_WORK INSTRUCTION:_ Return the run of lines below that opens with the line containing "<sup>1</sup> Although not" and closes with the line containing "<sup>3</sup> Multiple selections", keeping each one exact.

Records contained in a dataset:

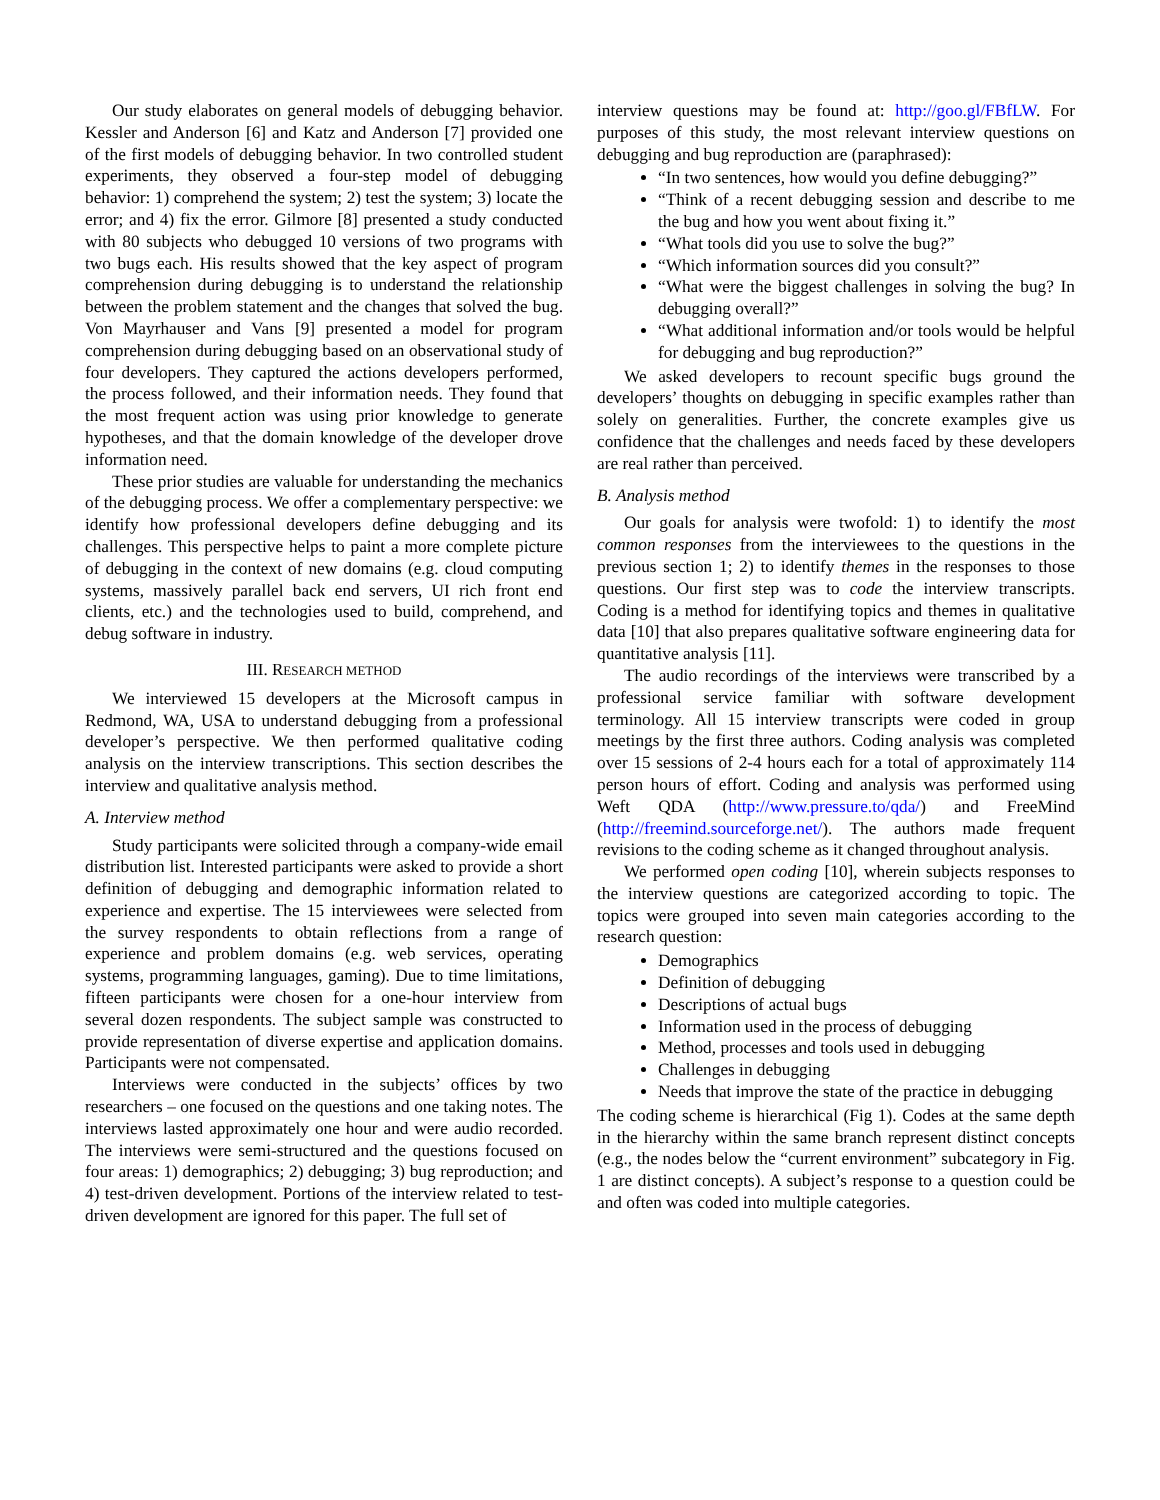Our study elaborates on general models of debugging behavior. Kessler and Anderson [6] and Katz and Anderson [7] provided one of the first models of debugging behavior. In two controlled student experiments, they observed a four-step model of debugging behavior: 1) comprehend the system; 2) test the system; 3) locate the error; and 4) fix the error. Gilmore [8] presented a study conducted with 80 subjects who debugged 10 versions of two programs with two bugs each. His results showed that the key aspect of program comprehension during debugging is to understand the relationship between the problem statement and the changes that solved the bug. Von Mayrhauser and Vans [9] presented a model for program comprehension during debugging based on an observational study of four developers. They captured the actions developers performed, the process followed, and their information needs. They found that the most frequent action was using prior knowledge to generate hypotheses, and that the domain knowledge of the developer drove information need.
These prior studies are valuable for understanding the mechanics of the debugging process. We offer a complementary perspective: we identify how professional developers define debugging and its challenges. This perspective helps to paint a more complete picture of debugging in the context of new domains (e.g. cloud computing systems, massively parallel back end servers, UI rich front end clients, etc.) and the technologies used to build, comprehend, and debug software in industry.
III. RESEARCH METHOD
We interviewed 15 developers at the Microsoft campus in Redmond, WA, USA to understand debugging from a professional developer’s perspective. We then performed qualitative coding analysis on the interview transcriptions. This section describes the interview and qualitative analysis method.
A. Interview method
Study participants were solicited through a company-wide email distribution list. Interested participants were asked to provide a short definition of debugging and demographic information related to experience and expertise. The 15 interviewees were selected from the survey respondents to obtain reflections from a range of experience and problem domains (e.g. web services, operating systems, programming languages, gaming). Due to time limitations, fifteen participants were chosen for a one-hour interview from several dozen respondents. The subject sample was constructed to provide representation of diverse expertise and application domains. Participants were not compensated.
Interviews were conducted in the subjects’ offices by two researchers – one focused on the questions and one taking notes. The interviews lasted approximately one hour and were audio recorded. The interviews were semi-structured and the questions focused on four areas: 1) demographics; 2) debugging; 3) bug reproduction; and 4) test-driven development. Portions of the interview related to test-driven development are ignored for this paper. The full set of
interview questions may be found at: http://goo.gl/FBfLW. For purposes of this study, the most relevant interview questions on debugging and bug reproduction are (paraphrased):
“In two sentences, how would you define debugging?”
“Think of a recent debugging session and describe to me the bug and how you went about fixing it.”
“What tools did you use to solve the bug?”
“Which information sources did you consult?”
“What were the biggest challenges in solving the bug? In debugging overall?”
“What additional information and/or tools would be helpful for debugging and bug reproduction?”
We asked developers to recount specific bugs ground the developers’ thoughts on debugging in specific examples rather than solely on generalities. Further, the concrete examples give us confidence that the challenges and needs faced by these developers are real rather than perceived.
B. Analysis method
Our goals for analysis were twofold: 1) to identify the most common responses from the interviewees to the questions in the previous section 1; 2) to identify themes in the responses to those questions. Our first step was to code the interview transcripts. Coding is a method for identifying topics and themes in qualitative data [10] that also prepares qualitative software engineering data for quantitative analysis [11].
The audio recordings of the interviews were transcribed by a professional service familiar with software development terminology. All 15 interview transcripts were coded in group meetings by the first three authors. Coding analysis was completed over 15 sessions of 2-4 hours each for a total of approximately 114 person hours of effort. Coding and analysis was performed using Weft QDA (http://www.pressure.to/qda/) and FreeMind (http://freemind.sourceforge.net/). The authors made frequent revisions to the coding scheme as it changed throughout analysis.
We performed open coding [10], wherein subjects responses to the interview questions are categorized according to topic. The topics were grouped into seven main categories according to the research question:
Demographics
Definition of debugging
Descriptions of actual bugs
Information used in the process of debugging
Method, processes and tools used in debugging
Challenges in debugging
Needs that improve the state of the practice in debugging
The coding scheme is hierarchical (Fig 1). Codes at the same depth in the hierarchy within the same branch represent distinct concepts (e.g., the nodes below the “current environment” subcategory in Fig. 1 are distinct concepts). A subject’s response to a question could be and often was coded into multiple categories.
---
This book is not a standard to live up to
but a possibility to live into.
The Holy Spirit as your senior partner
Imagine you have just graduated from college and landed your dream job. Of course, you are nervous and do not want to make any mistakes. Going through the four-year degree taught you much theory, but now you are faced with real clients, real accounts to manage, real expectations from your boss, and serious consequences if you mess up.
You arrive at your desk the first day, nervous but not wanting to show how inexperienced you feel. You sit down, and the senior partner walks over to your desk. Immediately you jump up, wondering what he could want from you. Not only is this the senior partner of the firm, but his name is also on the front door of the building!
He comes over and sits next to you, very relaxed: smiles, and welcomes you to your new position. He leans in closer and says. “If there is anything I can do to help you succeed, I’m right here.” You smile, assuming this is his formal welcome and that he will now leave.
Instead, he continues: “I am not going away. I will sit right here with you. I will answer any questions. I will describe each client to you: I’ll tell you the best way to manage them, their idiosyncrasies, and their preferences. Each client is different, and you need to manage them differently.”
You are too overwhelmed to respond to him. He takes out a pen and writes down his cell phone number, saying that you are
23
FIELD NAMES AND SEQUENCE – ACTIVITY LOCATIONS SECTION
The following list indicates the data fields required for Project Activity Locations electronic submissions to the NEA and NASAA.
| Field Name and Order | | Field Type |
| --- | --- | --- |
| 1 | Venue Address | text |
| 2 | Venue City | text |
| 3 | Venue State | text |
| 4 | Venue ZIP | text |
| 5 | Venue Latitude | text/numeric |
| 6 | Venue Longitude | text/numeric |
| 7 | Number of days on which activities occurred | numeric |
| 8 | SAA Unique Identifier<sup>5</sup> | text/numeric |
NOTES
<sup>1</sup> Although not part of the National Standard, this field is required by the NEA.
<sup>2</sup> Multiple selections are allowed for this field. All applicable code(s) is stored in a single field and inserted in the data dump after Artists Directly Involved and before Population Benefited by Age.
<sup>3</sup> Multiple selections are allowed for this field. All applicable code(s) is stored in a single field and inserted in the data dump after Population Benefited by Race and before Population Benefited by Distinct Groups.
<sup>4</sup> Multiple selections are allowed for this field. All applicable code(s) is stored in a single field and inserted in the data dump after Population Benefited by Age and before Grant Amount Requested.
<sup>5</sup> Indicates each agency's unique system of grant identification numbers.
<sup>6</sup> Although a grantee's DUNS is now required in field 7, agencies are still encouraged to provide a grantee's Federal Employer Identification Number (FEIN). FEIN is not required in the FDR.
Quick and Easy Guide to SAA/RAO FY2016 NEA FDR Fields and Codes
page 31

_RESULT:_
<sup>1</sup> Although not part of the National Standard, this field is required by the NEA.
<sup>2</sup> Multiple selections are allowed for this field. All applicable code(s) is stored in a single field and inserted in the data dump after Artists Directly Involved and before Population Benefited by Age.
<sup>3</sup> Multiple selections are allowed for this field. All applicable code(s) is stored in a single field and inserted in the data dump after Population Benefited by Race and before Population Benefited by Distinct Groups.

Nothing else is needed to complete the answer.